I think you can make it of charcoal used for grill, must be god one- well 'mineralised'-all organic particles destroyed, should not smoke at heating without air. Grind to 1/16-1/8 inch- sieve. Boil with muriatic, wash it with plenty of water (and boil), then heat it wet in closed can with small hole over open flame until all steam will go , then heat 10 minutes and leave it to cool down- cover the hole with something. Do not open hot can. I personally never tried before, I hope it should work.


----------



## butcher (Dec 30, 2009)

that sound similar to making charcoal from wood.would that create activated charcoal?

http://en.wikipedia.org/wiki/Activated_carbon
http://www.omri.org/AC_livestock.pdf


----------



## ander (Dec 30, 2009)

Activated charcoal nad carbon are preety same thing. Charcoal is made of wood. Carbon is chemical name co element. Properly treated charcoal is almost pure carbon. In my language coal=carbon. We only add "black" or "brown" or "activated" or "elemental"- and all is clear. Activated charcoal should be made of wood therefore. Activated carbon can be made of lot of things like bones/, black/brown coal, organic compounds. It's name for wide range of products.


----------



## chemist (Dec 30, 2009)

As I recall, a lot of activated charcoal for water purification systems is made from coconut shells that are heated in an environment that has very little oxygen. But, I doubt that you have easy access to free coconut shells in Canada.


----------



## Noxx (Dec 30, 2009)

You can't make activated charcoal easily unless you have some expensive equipment.

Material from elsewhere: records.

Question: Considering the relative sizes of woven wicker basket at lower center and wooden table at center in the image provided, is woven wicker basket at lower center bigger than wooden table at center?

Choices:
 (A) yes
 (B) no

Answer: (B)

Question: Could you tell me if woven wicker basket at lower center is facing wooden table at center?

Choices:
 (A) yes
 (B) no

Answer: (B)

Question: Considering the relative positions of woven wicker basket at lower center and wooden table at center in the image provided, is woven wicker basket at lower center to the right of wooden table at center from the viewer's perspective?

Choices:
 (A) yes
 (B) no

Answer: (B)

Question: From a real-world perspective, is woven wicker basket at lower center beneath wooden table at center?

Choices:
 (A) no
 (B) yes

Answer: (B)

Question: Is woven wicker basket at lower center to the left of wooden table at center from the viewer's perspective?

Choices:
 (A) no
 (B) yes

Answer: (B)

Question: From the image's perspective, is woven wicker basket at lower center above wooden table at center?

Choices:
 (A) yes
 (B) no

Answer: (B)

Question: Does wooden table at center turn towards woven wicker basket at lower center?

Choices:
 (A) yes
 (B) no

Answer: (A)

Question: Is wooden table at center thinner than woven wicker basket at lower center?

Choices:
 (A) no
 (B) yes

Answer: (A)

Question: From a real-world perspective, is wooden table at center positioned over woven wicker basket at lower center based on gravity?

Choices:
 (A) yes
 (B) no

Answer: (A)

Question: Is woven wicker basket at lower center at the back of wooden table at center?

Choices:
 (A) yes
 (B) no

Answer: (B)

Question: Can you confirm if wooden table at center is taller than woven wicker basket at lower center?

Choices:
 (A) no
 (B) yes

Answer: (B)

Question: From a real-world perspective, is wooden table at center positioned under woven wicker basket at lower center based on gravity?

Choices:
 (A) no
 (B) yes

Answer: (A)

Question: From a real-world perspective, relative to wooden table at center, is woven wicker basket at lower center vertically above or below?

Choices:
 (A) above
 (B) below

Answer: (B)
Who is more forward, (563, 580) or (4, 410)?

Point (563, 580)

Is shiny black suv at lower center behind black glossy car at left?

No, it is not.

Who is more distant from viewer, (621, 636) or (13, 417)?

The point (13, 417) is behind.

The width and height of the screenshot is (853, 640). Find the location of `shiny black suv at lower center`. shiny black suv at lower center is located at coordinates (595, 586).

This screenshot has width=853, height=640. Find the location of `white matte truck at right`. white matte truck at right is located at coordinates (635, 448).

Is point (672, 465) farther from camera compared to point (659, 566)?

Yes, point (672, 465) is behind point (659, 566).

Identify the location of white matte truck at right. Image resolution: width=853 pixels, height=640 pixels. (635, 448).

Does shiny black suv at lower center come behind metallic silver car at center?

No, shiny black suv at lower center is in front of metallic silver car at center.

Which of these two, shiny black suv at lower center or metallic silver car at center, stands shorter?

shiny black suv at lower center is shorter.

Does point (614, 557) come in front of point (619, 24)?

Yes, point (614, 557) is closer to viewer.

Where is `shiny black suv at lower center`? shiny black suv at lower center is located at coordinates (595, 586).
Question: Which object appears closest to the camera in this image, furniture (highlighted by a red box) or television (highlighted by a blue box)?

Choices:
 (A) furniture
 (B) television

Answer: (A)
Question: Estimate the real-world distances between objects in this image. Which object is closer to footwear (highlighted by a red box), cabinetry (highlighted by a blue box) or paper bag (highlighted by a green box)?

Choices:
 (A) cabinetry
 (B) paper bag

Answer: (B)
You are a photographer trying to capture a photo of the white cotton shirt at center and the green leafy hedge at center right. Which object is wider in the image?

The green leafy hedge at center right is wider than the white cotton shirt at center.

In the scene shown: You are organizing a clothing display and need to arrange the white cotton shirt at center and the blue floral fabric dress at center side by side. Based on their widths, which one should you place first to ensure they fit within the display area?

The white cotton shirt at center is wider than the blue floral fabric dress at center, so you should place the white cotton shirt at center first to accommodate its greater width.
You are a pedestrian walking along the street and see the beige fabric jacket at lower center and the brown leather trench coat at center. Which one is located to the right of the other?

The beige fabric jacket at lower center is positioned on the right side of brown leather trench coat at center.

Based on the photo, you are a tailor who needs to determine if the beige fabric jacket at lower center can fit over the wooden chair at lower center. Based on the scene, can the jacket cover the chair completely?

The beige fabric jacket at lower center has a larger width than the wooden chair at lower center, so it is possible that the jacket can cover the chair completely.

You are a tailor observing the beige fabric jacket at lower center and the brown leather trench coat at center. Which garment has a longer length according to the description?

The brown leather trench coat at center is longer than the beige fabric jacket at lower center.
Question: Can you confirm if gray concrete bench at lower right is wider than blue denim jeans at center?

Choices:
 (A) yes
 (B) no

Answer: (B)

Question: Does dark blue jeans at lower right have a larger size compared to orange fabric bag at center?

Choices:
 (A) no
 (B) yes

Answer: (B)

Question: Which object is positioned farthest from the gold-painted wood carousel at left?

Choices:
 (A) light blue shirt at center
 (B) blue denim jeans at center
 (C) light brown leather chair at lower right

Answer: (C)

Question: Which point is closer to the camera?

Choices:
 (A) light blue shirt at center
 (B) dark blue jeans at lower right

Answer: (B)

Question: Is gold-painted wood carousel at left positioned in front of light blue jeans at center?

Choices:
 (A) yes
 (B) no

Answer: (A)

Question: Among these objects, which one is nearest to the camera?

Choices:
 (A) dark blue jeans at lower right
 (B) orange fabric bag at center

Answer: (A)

Why not buy it ? As far as I know, it is not very expensive, unless you want some very fine powder.


----------



## ander (Dec 30, 2009)

As Noxx wrote, don't bother yourself with making one. Home made stuff is rarely as good as industrial. In my country drug stores sell activated carbon in tablets blended with sugar. It is used for poisoning/digestion troubles treatment. It's of course much more expensive than plain one, and you have to remove sugar to use it. What what purpose do you want to use it?


----------



## zauggart (Jan 4, 2010)

i wanted to try some experiments with filtering using it and didn't want to get in to too much money . Also i was wondering if you filtered some of these Pm's through it . Then after awile just burn the charcoal for metal clinkers. Its is just an idea but has me wondering !
thanks
Ian


----------



## butcher (Jan 5, 2010)

it is easy to find and cheap,check out fish tank supply's aquarium filters, or drug store, wal-mart and so on.


----------